Após terminar de comer, o homem agradeceu a hospitalidade e se despediu, indo embora em seguida.

A madrugada ia alta. Ainda abraçada a sua irmã, Rebeca não conseguia abandonar seu maior temor e preocupação. O sono não vinha. Ela queria sentir o calor de Catarina o máximo que pudesse. Divagando o olhar à luz do lampião a gás, algo a havia chamado à atenção na boneca da sua irmã. Um bilhete. Preso por um grampo, lá estava ele na orelha descosturada da Princesa Alice.
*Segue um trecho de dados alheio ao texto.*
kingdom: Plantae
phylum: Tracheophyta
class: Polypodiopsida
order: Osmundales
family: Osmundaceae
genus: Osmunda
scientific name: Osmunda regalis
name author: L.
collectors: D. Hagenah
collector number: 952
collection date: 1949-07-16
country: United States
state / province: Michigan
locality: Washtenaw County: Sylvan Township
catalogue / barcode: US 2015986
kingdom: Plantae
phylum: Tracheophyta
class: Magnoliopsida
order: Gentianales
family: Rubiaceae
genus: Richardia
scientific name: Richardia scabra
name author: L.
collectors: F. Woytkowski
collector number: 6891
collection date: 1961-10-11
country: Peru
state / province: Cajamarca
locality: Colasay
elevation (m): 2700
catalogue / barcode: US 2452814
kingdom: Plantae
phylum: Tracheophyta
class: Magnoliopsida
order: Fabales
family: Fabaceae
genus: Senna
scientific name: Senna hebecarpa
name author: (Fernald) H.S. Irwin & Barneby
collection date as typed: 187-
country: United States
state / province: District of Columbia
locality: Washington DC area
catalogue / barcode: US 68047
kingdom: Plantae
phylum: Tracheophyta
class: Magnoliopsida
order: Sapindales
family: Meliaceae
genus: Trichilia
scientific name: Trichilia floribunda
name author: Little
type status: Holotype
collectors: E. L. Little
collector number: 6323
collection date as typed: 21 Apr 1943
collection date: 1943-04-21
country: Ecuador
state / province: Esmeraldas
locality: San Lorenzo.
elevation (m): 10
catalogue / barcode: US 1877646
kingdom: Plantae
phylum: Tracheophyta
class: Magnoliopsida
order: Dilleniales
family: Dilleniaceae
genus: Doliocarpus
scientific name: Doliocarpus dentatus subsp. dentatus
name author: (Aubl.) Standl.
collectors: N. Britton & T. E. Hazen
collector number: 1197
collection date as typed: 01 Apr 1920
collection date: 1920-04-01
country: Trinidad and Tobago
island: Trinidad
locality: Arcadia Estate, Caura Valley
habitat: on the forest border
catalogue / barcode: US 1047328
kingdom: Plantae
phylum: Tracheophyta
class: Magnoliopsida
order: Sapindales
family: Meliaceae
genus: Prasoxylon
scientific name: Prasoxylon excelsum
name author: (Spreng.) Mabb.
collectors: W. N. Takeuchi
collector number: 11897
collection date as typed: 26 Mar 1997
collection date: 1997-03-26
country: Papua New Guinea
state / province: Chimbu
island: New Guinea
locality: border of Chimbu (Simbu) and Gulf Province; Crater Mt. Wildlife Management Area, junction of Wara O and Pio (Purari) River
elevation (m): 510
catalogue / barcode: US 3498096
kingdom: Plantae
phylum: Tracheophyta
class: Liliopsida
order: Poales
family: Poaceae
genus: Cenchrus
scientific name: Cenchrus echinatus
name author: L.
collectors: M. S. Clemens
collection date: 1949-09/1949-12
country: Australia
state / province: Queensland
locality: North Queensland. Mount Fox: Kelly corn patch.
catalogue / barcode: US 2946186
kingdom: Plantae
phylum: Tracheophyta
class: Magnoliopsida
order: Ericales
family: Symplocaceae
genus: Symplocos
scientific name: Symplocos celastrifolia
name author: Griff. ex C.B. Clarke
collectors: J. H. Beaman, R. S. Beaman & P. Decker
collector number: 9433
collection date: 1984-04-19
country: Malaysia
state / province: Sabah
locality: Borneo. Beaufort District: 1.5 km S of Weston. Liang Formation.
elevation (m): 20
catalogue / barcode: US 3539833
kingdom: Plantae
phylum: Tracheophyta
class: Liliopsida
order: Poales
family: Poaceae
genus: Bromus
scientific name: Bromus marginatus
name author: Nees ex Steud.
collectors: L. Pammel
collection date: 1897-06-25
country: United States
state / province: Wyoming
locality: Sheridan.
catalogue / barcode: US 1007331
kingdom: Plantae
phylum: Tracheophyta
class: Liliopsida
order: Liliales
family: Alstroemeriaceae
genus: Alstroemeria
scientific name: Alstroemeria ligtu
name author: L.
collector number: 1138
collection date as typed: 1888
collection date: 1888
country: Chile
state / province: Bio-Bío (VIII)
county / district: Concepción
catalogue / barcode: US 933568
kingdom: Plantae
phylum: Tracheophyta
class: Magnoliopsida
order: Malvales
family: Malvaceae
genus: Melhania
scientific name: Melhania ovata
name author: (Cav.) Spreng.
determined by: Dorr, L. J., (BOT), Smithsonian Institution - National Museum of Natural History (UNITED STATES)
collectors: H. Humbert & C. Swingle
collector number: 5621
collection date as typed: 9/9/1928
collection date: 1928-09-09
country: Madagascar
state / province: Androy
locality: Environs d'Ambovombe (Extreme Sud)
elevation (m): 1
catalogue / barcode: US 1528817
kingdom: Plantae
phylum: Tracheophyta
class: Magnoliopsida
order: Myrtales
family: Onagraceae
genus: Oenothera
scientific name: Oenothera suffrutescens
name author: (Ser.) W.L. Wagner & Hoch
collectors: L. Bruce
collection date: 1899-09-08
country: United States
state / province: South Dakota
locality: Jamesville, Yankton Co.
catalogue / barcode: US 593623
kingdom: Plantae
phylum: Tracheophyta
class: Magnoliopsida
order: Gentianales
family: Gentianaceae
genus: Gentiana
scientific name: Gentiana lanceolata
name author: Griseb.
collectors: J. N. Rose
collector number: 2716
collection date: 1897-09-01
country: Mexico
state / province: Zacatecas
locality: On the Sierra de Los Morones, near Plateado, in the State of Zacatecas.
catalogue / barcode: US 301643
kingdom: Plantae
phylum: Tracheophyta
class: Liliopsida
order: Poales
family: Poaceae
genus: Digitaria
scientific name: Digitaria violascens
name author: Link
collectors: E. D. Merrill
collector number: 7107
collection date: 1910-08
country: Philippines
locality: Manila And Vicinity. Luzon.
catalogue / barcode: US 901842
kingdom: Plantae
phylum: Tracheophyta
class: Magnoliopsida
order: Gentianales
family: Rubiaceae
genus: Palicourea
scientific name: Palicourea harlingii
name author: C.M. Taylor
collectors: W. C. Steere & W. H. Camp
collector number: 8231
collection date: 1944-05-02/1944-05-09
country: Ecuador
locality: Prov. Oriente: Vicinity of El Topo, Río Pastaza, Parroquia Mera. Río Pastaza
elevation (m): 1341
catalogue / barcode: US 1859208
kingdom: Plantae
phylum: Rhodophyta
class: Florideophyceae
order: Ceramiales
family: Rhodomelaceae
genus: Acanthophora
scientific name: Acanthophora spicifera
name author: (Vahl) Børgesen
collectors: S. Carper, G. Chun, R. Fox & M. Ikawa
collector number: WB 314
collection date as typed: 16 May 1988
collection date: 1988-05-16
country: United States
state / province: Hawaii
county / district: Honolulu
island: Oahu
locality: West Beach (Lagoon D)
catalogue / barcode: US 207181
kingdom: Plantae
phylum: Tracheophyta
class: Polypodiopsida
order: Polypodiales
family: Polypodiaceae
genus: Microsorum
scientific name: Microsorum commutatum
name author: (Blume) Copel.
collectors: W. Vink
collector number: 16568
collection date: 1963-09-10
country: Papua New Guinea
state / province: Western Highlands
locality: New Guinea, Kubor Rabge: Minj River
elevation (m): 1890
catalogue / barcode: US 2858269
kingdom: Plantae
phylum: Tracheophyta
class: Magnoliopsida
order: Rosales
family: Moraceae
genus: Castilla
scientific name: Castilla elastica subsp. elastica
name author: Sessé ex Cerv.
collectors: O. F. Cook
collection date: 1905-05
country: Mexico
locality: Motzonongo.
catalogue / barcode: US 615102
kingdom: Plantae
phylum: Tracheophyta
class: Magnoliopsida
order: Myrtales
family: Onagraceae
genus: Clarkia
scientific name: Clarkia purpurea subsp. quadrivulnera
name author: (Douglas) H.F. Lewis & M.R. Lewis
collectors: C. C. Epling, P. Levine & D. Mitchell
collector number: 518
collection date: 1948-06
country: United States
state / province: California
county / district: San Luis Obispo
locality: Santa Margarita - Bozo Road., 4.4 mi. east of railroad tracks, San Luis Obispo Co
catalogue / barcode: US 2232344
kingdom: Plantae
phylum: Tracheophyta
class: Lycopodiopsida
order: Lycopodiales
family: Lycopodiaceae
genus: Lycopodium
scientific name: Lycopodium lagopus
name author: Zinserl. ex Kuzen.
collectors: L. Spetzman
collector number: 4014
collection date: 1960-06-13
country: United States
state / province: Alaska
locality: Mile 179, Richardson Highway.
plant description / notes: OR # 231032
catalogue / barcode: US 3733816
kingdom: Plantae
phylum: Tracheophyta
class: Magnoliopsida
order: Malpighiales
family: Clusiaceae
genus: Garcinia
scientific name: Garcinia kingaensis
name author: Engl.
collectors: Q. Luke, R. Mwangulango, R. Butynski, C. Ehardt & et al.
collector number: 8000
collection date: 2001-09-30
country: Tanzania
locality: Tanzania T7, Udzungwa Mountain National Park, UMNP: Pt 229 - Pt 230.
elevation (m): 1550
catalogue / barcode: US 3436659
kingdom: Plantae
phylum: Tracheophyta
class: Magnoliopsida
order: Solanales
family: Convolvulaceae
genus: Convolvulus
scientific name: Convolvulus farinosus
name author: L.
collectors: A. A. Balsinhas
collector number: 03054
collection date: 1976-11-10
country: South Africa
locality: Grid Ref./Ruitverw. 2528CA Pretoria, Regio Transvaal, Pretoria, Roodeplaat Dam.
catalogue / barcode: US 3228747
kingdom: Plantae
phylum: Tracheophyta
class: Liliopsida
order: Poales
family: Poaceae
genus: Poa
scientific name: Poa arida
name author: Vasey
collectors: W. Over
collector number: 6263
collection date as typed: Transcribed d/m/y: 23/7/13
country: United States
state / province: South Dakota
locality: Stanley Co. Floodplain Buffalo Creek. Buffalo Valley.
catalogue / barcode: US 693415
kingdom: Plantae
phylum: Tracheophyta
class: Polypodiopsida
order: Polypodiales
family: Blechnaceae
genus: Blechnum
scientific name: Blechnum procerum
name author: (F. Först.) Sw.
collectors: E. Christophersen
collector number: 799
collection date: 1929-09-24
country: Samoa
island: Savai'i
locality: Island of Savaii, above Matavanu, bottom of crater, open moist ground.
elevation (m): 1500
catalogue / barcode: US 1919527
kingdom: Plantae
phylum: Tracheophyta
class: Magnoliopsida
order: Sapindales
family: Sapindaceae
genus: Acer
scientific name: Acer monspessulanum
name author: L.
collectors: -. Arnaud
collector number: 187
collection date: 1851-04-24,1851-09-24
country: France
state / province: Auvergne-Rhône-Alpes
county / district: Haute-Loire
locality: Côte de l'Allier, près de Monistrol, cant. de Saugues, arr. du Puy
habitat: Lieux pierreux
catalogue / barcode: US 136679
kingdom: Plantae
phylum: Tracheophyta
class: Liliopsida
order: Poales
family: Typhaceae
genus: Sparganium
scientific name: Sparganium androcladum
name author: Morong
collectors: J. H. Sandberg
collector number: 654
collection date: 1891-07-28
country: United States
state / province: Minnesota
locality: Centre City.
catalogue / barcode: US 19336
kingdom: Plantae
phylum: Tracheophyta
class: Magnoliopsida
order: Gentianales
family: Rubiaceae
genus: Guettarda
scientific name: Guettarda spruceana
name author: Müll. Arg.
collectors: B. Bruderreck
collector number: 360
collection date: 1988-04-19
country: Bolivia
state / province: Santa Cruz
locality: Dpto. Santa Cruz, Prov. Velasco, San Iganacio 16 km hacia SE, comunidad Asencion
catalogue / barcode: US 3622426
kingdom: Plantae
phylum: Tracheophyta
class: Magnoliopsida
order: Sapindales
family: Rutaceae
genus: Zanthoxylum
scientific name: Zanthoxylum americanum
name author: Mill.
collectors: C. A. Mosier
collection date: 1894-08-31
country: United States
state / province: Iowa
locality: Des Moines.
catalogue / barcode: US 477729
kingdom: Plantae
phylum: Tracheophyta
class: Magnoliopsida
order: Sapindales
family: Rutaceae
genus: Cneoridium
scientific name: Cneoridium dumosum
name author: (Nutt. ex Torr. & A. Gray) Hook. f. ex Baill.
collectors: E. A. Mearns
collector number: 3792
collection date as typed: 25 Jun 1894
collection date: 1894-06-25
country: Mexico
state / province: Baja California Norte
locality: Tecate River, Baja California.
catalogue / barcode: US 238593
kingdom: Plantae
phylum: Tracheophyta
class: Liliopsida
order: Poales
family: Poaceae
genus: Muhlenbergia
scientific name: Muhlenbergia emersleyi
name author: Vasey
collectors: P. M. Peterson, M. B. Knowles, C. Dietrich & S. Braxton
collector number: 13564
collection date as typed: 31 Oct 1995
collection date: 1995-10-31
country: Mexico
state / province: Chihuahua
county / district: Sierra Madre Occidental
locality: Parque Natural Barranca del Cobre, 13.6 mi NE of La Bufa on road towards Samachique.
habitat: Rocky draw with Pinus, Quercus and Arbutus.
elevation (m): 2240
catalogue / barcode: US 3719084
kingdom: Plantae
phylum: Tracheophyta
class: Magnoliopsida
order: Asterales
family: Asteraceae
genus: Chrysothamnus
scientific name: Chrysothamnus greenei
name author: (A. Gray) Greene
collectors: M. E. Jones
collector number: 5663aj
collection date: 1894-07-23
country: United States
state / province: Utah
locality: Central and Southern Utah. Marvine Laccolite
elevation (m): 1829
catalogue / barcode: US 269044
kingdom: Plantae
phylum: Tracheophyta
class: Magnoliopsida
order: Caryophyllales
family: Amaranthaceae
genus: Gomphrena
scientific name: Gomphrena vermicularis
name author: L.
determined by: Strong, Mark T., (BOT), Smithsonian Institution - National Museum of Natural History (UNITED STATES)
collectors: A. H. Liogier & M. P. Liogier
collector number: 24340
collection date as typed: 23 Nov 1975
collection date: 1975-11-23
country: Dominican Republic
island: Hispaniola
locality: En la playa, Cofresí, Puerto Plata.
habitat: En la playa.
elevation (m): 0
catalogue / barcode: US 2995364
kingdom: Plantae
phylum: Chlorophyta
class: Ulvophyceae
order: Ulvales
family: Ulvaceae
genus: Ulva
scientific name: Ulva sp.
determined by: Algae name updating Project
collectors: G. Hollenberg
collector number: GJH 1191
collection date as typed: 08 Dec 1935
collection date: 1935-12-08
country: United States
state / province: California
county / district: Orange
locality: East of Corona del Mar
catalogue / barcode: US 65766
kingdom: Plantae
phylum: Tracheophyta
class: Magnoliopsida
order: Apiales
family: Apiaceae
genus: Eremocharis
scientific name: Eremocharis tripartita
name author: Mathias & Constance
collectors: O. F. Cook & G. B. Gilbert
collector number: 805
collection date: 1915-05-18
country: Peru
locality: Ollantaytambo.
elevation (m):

Apesar de sua sofrível leitura, ela conseguiu ver o que estava escrito após apanhá-lo e soltar o grampo que ainda estava preso a ele.

Rebeca,

Seu amor por sua irmã sempre me comoveu e enterneceu meu coração como raras vezes observei ou, até mesmo, presenciei. Tive fome e ninguém me deu de comer. Fui humilhado e me trataram com arrogância, como se eu não fosse ninguém. Quando pensava em desistir, eis que eu a encontro. Você foi amável e hospitaleira sem ao menos me conhecer, ou, talvez, você já me conhecesse bem. Ao me ver, você sentiu algo diferente, meu amor? Como gratidão, a partir de hoje conduzirei as suas vidas da melhor forma possível. Acredite em mim. Tudo vai acontecer. Para começar, saiba que sua irmã está definitivamente curada. Eu não permitirei que aquela doença horrível tire sua irmã de você. Durmam bem. Amo vocês.


Um Amigo

P. S. – Há dinheiro embaixo do colchão. Comemorem e divirtam-se. Até breve.

- Eu te amo, Beca! Do tamanho do infinito.

Ao ver sua linda e amável irmãzinha, sorridente, saudável e desperta, como ela jamais havia visto, Rebeca a tomou nos braços, trazendo-a para junto de si e, abraçada a ela, ela chorou as mais doces e felizes lágrimas que ela jamais pensou verter algum dia.